A great shot of Veronica Lake taken by George Hurell. Affectionately referred to as "Moronica Lake" by the cantankerous Raymond Chandler, she never-the-less made several memorable forays into Noir territory in films like "This Gun for Hire", "The Glass Key" and "The Blue Dahlia", all co-starring pint-sized tough-guy, Alan Ladd. Apparently many women copied her famous long hair style with the peek-a-boo bangs, which caused a lot of safety concerns when these same women ended up working in factories during WWII! Lake then appeared in a few films with her famous blonde tresses done up safely in a bun or some other contained style so the women would follow suit! She is definitely a unique presence on film, there really is nothing else like her! And she suuuuuuuure photographed well
A few beauties who made an impact in Film Noir . . .

Susan Hayward actually played a "nice" girl in the Noir classic "They Won't Believe Me" with Robert Young playing against type as a 3-timing low-life.

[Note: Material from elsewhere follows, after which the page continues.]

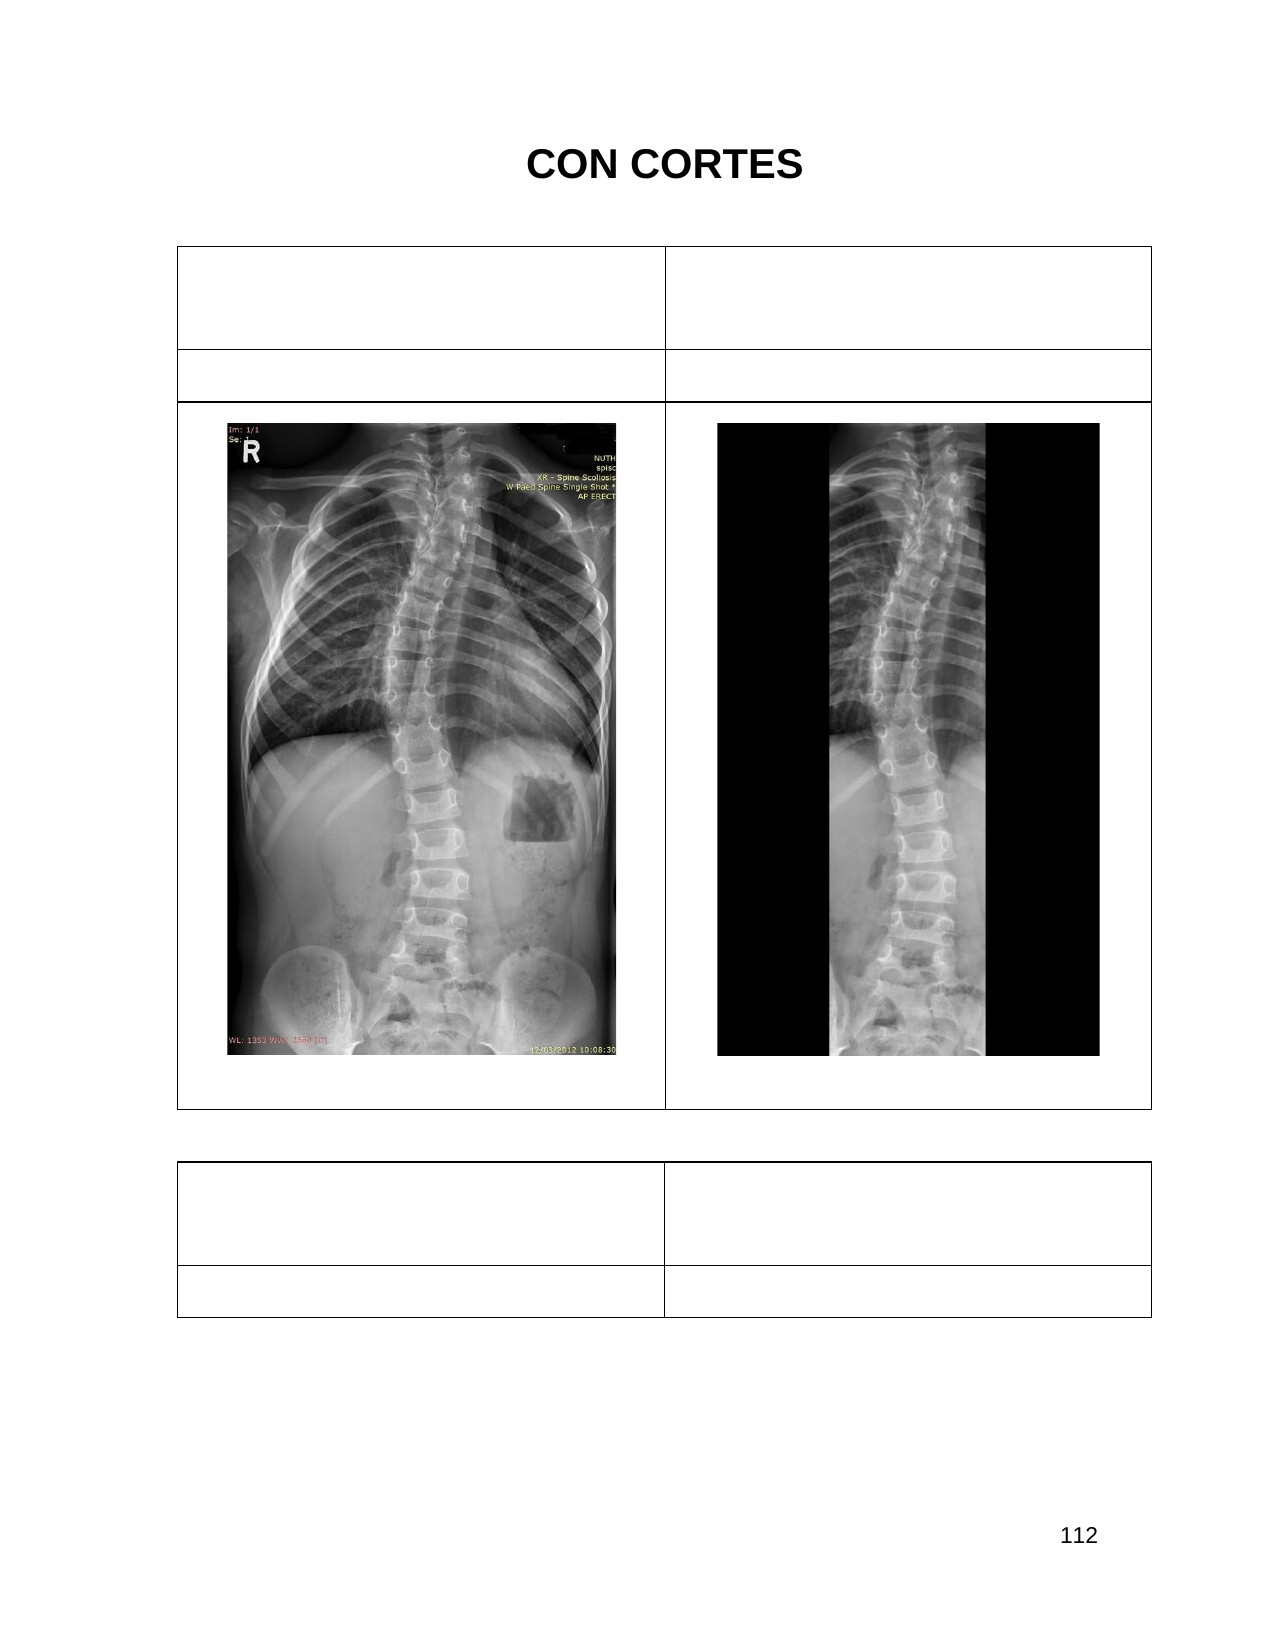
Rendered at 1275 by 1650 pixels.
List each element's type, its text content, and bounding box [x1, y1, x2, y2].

Susie almost always played "bad" girls in the first half of her career in Hollywood so it's a bit ironic that one of the only noir film roles she ever had was not another one of those.

Lana Turner in a publicity still for Tay Garnett's "The Postman Always Rings Twice". For my money possibly the best picture ever taken of lovely Lana!

Joan Bennet plays an absolutely heartless gold-digging tramp in Fritz Lang's "Scarlet Street", co-starring Edward G Robinson and the eternally oily Dan Duryea. Joan was one of those starlets who's career changed quite a bit simply by her changing her hair color from blonde to brunette!

Gene Tierney . . . *sigh*

Corrine Calvet only made a small amount of films but her first and best performance in William Dieterle's "Rope of Sand" is well-worth seeing! Burt Lancaster, Paul Henried, Claude Rains and Peter Lorre also starred making it a sort of re-hashing of "Casablanca", though not nearly as good.
No one who's ever seen the "Asphalt Jungle" could forget Marilyn Monroe's appearance in it! To quote the slimy Louis Calhern from the film: "Isnt she a sweet thing!"